Write out every line below that includes the word "Estremi".

.....

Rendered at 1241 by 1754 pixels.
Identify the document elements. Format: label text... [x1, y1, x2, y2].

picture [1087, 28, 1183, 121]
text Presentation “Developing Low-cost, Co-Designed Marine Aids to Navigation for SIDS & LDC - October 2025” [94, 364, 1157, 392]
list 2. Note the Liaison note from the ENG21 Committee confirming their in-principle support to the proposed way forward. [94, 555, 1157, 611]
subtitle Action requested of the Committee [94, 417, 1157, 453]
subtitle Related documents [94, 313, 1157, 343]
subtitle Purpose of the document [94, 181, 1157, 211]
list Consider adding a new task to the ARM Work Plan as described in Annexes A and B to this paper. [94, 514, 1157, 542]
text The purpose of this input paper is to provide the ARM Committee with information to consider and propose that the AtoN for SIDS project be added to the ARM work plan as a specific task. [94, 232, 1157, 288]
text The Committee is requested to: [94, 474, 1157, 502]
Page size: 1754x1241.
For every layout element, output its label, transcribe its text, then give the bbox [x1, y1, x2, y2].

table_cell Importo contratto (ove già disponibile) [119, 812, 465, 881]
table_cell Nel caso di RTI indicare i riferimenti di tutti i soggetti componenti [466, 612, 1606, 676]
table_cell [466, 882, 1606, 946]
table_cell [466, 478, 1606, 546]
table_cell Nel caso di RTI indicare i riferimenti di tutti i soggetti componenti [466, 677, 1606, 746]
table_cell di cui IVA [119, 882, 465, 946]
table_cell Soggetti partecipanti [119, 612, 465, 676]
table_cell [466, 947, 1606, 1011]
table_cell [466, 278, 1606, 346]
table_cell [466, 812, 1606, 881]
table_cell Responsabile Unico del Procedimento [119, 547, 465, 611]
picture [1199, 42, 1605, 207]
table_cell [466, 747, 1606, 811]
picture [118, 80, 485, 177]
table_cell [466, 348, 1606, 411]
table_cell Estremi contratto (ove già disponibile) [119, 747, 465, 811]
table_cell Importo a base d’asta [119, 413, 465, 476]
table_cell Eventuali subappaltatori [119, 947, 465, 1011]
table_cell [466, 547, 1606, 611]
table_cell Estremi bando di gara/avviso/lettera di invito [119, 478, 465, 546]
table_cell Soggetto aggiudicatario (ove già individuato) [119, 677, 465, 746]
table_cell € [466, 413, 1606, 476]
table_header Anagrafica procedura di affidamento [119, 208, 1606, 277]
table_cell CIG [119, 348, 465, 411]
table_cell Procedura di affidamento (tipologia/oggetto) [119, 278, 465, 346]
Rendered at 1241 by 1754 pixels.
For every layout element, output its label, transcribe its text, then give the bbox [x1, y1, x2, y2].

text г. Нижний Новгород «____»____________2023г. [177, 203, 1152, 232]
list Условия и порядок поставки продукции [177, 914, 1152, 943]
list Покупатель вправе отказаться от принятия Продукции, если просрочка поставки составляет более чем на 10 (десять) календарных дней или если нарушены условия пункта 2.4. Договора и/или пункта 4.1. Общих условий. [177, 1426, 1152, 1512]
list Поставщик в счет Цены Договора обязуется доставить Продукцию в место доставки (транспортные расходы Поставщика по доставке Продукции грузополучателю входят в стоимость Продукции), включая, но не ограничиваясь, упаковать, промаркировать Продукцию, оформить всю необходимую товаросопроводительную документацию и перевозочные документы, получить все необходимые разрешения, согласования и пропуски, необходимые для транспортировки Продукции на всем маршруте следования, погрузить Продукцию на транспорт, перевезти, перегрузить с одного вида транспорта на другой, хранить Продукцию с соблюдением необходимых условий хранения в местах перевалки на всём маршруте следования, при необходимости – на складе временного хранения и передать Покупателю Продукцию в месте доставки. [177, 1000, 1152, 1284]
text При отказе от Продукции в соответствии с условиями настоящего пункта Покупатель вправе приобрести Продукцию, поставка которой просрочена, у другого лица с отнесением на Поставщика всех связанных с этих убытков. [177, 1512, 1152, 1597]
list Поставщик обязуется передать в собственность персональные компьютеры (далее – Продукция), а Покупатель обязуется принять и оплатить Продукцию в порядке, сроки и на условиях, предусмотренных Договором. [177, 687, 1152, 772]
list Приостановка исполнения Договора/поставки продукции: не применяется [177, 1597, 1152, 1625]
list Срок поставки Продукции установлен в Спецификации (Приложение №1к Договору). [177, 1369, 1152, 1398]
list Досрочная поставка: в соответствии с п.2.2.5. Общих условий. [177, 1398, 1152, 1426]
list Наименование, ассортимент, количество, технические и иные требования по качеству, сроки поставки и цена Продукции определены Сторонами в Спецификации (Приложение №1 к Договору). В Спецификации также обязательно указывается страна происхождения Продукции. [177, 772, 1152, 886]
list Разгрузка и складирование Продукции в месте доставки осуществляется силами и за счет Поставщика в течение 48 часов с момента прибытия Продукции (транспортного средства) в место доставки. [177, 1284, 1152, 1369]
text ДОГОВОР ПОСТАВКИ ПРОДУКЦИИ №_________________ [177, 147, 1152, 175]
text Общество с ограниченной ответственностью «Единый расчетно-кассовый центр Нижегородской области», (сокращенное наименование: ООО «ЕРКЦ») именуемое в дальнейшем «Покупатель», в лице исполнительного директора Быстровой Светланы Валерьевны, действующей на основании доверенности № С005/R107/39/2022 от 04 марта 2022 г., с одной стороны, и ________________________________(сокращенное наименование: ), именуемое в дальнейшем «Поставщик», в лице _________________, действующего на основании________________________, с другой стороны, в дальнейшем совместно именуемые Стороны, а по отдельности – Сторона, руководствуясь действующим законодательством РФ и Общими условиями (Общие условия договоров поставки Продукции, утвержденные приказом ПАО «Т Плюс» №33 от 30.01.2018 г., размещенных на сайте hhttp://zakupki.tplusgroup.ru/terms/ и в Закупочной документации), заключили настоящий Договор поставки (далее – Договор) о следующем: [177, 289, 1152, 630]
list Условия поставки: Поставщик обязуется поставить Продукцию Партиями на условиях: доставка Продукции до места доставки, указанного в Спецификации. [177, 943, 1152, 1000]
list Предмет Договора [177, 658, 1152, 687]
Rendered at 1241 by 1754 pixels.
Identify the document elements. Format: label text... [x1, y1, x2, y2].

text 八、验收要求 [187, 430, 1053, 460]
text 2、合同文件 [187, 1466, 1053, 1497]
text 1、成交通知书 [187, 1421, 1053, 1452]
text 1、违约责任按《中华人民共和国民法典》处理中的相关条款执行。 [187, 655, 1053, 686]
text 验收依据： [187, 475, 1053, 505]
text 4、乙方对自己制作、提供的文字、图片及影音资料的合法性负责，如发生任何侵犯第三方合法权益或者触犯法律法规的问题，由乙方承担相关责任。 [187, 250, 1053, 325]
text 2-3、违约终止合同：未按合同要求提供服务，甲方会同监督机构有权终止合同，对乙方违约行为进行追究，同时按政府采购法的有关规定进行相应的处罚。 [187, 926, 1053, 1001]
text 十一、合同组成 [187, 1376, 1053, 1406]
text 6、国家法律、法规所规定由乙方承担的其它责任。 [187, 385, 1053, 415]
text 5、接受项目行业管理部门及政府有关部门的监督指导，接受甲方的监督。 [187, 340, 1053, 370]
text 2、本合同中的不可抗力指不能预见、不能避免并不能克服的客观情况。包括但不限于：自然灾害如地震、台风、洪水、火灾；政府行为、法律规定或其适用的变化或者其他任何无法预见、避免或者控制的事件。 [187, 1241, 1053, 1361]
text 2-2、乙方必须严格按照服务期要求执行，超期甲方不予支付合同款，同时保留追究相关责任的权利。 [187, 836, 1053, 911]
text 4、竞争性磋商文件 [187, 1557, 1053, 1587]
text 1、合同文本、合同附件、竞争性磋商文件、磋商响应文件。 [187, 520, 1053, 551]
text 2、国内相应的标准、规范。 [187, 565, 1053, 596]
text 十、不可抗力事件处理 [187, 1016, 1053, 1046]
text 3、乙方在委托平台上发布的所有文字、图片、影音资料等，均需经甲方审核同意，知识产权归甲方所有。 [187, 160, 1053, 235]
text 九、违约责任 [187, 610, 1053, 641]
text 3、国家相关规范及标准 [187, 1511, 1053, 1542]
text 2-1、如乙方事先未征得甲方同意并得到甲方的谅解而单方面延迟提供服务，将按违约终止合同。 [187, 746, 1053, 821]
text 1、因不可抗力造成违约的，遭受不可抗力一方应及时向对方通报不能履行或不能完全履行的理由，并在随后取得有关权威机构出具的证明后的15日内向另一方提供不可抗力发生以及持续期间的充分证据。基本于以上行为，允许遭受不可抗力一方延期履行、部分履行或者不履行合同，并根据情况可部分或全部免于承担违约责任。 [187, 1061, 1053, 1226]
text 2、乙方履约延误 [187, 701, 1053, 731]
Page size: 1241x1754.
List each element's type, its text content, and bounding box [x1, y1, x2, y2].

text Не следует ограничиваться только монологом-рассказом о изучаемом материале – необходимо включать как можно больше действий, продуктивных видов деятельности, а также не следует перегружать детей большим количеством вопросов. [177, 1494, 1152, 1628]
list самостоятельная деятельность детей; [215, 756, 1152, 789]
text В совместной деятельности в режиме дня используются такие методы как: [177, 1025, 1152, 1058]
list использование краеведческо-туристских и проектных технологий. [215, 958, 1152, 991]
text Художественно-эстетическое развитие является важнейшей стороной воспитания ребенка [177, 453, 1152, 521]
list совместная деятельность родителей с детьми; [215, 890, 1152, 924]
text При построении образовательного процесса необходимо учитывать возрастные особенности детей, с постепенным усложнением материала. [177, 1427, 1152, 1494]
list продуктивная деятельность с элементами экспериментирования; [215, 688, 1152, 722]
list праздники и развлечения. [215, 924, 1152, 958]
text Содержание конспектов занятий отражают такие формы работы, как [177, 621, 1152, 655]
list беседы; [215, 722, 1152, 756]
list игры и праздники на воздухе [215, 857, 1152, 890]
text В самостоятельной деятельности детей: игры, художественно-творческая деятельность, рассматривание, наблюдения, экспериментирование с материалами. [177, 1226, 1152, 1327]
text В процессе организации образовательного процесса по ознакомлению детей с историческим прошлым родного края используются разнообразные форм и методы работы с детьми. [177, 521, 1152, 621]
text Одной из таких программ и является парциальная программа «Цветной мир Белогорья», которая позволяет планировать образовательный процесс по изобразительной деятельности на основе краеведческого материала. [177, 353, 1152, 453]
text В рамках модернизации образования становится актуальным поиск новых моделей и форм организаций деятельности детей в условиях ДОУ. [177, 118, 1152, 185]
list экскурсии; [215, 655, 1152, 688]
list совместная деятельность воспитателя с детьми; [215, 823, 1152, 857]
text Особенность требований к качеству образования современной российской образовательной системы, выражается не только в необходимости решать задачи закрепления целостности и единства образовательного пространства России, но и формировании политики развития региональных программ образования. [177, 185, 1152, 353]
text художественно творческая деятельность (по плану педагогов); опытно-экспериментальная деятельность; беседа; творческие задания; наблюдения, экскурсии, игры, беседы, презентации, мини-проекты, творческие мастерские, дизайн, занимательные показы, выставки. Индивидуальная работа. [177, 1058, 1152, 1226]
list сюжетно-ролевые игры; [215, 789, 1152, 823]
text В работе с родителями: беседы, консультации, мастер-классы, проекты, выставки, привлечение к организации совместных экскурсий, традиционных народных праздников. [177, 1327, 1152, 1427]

.....

— Final answer —
table_cell Estremi contratto (ove già disponibile) [119, 747, 465, 811]
table_cell Estremi bando di gara/avviso/lettera di invito [119, 478, 465, 546]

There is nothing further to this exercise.